Sneak Peek Fairest #2
She got there just in time for him to open the door – he had to put his shoulder into it since the collision had bent the frame of the car. He got out, unscathed, and Luma looked at him wide-eyed and speechless.
Antonio put his hands on her shoulders, their eyes locking as he said, “Your stepmother ordered me to bring you out here and kill you. I’ve been going over it in my head for the last three hours, trying to imagine a world in which I could do that, and I just can’t.”
Tabitha wants me dead?
A jolt of fear ripped through her, followed by a twinge of relief. Antonio said he couldn’t do it - so where did that leave them? Standing next to the smoking remains of Luma’s car, that was where. No matter what else happened, they weren’t going to be driving out of there.
“Listen carefully,” Antonio said. “You met with the modeling agency yesterday. They sent you on a go-see and that’s where you were going today – you were driving alone, a deer jumped in front of your car and you crashed.
You must have been disoriented – maybe you hit your head.
You wandered into the woods and no one heard from you again. ”
“But Antonio-”
“Tabitha has her eyes on your trust fund,” he continued. “You know that, right?”
“I know she hates getting an allowance from my father,” Luma said, swallowing hard. “But this is about the modeling contract, isn’t it?” He shook his head and Luma had never seen him so serious. “She really wants me dead?”
“I’ve been her right hand for ten years,” Antonio said. “I know her better than anybody and I know when she’s serious about something. Luma, you have to disappear or she will kill you.”
“What about my dad?” she asked. “Let’s call him, or-”
Or the police, she thought.
“I can’t do that,” Antonio said, glancing at the car. “You don’t know what she’s capable of.”
“I think I have some idea,” Luma said, crossing her arms over her chest. She had no phone, no money, and no idea where she was. If she screamed at the top of her lungs right now, no one but the birds and other forest animals would hear her – and Antonio, who’d already made up his mind.
“No,” he said, shaking his head. “You really don’t. Trust me, Luma, for your own safety – and mine – you have to let Tabitha think you’re dead. If you come home, she’ll kill you and then she’ll kill me for not doing the job myself.”
Luma’s mouth dropped open as she attempted to process all of this, trying to formulate a response that never materialized.

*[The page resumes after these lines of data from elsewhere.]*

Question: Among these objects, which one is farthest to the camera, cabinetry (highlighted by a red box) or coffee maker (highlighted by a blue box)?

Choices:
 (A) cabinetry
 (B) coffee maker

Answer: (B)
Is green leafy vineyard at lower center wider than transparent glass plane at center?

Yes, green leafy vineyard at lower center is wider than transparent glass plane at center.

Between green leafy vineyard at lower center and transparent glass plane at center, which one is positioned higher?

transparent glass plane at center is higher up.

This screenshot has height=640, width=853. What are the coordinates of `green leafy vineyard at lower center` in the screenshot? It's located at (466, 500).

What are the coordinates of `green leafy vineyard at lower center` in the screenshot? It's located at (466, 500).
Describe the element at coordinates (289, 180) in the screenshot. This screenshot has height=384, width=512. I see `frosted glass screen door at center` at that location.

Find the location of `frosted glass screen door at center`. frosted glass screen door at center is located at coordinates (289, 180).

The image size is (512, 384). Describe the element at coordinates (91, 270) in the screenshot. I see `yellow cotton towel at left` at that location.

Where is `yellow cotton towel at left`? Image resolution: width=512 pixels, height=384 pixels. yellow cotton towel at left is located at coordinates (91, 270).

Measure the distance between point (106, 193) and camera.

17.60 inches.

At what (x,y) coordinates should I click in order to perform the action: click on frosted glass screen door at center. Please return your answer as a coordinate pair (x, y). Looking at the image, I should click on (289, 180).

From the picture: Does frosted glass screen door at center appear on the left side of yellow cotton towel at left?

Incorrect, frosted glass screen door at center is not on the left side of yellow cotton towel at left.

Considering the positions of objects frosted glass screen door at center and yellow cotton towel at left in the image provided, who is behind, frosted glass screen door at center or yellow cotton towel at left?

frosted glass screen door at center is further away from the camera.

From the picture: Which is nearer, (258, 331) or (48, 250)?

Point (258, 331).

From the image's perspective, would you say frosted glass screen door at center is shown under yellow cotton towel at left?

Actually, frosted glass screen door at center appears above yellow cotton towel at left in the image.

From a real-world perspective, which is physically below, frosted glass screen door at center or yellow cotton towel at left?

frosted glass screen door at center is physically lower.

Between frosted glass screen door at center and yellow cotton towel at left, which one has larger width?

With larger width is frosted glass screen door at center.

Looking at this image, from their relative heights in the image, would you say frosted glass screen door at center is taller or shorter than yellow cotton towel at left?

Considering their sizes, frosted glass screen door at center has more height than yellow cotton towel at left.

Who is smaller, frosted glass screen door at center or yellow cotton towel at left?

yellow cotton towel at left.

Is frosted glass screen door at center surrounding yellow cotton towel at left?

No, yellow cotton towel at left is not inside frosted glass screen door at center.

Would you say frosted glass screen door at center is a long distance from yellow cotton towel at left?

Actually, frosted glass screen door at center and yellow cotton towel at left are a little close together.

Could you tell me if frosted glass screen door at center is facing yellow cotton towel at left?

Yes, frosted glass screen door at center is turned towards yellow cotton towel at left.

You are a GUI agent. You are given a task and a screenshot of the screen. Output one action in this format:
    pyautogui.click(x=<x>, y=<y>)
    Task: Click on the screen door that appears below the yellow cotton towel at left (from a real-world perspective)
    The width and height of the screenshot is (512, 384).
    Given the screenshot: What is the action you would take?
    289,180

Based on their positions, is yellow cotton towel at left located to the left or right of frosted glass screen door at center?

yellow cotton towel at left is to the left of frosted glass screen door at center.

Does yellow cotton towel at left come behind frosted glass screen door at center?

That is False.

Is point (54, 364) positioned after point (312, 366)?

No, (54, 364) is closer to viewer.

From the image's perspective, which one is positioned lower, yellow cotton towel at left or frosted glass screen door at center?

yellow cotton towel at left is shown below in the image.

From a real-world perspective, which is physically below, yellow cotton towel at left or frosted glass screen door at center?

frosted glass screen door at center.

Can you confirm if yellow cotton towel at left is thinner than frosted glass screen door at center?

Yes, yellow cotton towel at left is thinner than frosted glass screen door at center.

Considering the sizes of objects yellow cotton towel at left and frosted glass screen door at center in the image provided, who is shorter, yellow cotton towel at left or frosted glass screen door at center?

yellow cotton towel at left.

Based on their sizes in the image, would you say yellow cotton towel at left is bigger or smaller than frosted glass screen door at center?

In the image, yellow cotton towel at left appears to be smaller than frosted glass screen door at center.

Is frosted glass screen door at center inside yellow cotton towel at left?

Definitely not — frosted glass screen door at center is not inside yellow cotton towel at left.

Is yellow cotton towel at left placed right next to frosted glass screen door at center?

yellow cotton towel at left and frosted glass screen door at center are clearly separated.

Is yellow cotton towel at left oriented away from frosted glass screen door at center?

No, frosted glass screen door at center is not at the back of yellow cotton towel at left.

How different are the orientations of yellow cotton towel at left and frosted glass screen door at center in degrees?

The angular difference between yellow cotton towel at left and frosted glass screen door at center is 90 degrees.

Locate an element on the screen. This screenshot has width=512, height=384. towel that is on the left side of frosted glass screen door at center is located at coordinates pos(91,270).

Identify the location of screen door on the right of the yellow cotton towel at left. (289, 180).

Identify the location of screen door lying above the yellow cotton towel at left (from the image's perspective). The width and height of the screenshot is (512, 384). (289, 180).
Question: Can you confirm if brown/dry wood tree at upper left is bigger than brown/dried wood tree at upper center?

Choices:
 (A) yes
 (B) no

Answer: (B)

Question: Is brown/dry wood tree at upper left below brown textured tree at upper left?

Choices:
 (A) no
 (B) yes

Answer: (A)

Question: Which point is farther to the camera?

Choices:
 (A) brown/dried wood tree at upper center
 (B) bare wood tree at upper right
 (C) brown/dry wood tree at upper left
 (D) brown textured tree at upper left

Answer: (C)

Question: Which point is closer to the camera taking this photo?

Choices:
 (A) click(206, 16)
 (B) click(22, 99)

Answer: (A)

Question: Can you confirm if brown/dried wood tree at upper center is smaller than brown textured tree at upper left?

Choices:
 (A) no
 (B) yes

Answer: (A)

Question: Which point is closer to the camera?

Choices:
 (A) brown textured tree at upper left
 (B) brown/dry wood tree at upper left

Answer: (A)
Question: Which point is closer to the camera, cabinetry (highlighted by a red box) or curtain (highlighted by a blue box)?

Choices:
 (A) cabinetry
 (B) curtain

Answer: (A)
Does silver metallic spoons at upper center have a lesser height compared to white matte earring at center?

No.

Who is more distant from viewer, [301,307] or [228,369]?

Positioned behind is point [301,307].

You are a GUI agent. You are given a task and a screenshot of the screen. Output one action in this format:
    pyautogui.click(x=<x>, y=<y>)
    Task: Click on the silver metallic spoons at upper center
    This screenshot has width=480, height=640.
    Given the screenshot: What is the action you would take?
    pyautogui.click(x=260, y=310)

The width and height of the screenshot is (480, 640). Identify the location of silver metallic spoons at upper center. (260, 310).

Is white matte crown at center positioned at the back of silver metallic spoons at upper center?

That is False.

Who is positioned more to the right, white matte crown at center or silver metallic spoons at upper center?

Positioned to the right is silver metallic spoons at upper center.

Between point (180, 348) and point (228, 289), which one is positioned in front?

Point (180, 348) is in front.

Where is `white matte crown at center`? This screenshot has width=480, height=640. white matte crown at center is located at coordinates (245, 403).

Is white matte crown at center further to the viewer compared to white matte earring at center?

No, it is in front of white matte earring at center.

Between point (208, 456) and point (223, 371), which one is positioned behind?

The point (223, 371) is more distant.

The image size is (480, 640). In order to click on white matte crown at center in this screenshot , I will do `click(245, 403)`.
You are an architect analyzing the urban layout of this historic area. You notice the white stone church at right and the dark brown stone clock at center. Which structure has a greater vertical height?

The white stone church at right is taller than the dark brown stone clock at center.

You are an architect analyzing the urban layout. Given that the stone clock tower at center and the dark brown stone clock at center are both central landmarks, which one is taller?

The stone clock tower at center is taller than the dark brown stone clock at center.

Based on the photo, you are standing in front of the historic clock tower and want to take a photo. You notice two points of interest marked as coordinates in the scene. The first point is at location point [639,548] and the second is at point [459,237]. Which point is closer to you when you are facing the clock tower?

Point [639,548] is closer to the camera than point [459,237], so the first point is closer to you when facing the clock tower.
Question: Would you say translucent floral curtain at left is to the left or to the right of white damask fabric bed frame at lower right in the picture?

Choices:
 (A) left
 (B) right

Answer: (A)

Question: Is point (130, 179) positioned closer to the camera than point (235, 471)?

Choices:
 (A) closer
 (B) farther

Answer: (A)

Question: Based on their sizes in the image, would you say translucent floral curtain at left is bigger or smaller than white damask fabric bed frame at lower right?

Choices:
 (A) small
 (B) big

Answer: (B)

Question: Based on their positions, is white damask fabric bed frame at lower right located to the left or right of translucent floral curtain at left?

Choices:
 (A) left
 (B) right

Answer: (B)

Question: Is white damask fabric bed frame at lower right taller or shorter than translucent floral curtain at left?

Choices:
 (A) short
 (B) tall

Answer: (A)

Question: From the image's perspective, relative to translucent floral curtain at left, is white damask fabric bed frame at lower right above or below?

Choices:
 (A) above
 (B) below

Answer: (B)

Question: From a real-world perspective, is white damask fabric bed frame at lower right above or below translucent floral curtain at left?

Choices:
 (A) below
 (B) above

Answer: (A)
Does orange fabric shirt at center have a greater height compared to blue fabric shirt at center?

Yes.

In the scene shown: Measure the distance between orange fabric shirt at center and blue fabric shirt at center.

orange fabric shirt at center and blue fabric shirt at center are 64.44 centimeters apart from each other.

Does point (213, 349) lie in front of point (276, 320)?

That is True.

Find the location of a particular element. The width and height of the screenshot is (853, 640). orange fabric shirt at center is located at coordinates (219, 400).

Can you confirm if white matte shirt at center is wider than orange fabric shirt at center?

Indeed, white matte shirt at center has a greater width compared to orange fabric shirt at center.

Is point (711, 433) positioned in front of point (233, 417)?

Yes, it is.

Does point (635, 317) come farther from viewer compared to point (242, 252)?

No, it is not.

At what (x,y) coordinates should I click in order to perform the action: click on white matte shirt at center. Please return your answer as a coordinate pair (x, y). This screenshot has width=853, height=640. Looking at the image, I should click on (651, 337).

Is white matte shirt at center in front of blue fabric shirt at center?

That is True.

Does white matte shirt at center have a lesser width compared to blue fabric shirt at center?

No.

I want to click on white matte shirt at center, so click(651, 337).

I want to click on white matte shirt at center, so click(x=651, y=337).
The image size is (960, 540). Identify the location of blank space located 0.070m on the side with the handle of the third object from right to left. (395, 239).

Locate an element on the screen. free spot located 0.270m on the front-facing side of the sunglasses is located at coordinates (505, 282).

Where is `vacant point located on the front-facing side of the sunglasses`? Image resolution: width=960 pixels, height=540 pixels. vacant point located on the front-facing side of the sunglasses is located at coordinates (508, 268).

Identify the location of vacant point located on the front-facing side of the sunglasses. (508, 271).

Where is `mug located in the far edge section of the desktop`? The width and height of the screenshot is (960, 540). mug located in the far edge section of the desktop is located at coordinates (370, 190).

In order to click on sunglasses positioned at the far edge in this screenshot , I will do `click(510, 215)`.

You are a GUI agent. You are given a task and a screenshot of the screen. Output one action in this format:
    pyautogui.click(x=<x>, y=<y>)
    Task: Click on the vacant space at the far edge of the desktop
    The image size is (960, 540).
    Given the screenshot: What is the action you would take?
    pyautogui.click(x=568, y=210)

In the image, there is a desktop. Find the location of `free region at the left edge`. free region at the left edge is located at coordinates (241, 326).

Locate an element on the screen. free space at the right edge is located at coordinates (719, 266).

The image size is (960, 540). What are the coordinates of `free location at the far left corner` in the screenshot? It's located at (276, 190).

“Just disappear, Luma,” he said. A tear ran down his cheek and he added, “I’m sorry.”
He turned and started walking back toward the road, and Luma called after him, “Antonio.” When he turned around, she asked, “Are you planning to walk home?”
“I’ll figure something out,” he said. “So will you.”
Shit. Antonio turned around and headed back up the dirt path to the highway, and Luma just stood in the forest for a minute, trying to wrap her mind around what just happened.
She tilted her head back, feeling a headache coming on. The forest was actually kind of beautiful, shafts of sunlight breaking through the evergreens and highlighting the pine needle-carpeted forest floor.
A bird chirped, unseen, in a tree somewhere close and Luma thought it sounded like a cuckoo. Her high school biology teacher had been obsessed with birdsong and Luma had a lot of them memorized even though she’d rarely heard them in real life. Cuckoos weren’t city birds.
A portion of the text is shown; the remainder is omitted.